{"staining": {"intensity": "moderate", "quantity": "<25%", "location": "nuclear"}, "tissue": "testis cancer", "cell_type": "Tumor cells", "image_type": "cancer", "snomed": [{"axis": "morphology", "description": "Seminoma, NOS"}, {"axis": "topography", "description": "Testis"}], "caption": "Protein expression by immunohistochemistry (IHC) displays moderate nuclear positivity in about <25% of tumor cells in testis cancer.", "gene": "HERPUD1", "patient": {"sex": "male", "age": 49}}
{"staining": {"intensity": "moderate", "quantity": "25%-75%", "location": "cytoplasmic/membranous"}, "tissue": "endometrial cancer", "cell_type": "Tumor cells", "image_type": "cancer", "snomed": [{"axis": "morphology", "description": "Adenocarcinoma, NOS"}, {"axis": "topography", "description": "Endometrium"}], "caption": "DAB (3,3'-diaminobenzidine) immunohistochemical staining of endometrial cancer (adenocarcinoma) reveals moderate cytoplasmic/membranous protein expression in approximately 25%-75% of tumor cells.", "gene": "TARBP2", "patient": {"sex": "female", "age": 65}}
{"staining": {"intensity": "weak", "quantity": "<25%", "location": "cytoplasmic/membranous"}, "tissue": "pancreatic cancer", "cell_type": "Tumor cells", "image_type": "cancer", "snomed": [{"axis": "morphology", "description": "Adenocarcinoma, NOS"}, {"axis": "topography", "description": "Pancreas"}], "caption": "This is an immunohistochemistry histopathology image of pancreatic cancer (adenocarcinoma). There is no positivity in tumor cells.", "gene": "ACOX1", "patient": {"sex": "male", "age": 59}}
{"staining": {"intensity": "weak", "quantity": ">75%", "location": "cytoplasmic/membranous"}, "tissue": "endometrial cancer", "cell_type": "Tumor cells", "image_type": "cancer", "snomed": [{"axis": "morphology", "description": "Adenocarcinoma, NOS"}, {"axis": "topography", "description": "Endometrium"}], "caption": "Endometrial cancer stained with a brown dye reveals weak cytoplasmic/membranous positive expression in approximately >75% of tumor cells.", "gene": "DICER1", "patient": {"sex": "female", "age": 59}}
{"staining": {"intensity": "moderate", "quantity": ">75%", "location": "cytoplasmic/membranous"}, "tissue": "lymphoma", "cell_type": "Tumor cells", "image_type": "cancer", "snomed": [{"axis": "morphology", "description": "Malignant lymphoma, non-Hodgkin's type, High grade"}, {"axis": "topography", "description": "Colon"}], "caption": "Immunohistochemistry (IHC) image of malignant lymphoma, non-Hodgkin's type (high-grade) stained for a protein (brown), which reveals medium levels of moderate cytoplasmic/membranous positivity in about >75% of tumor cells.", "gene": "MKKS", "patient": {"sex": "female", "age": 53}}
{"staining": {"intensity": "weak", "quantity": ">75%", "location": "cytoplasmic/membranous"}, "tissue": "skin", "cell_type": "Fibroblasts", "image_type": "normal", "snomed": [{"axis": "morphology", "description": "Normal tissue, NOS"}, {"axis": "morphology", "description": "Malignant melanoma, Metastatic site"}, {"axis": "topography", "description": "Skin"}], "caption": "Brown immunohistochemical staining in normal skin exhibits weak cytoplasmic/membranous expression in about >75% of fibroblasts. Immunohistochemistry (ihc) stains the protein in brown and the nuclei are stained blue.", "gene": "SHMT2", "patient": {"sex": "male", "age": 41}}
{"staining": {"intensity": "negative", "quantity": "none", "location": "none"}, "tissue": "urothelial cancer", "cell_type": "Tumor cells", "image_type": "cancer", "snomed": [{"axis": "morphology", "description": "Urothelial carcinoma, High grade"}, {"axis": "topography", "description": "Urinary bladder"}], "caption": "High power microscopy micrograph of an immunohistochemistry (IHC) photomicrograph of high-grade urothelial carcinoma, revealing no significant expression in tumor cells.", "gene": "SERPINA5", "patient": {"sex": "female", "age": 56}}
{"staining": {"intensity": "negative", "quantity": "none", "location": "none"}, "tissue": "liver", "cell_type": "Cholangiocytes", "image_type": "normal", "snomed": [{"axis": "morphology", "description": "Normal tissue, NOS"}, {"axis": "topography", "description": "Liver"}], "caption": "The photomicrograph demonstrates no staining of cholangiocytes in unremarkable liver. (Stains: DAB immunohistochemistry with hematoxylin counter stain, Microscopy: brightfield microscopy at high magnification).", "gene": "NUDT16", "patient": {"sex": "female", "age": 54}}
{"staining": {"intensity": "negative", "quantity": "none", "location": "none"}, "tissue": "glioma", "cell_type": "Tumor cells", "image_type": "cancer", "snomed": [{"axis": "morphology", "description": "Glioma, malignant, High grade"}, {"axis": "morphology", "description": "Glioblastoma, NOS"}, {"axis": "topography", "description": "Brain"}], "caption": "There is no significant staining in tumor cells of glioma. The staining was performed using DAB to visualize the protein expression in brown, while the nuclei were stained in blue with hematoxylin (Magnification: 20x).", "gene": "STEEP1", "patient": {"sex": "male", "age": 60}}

WHAT YOU NEED TO DO
Gather up every line in the data above that contains the word "endometrial", copying each one.

RESULT OF THE EXERCISE
{"staining": {"intensity": "moderate", "quantity": "25%-75%", "location": "cytoplasmic/membranous"}, "tissue": "endometrial cancer", "cell_type": "Tumor cells", "image_type": "cancer", "snomed": [{"axis": "morphology", "description": "Adenocarcinoma, NOS"}, {"axis": "topography", "description": "Endometrium"}], "caption": "DAB (3,3'-diaminobenzidine) immunohistochemical staining of endometrial cancer (adenocarcinoma) reveals moderate cytoplasmic/membranous protein expression in approximately 25%-75% of tumor cells.", "gene": "TARBP2", "patient": {"sex": "female", "age": 65}}
{"staining": {"intensity": "weak", "quantity": ">75%", "location": "cytoplasmic/membranous"}, "tissue": "endometrial cancer", "cell_type": "Tumor cells", "image_type": "cancer", "snomed": [{"axis": "morphology", "description": "Adenocarcinoma, NOS"}, {"axis": "topography", "description": "Endometrium"}], "caption": "Endometrial cancer stained with a brown dye reveals weak cytoplasmic/membranous positive expression in approximately >75% of tumor cells.", "gene": "DICER1", "patient": {"sex": "female", "age": 59}}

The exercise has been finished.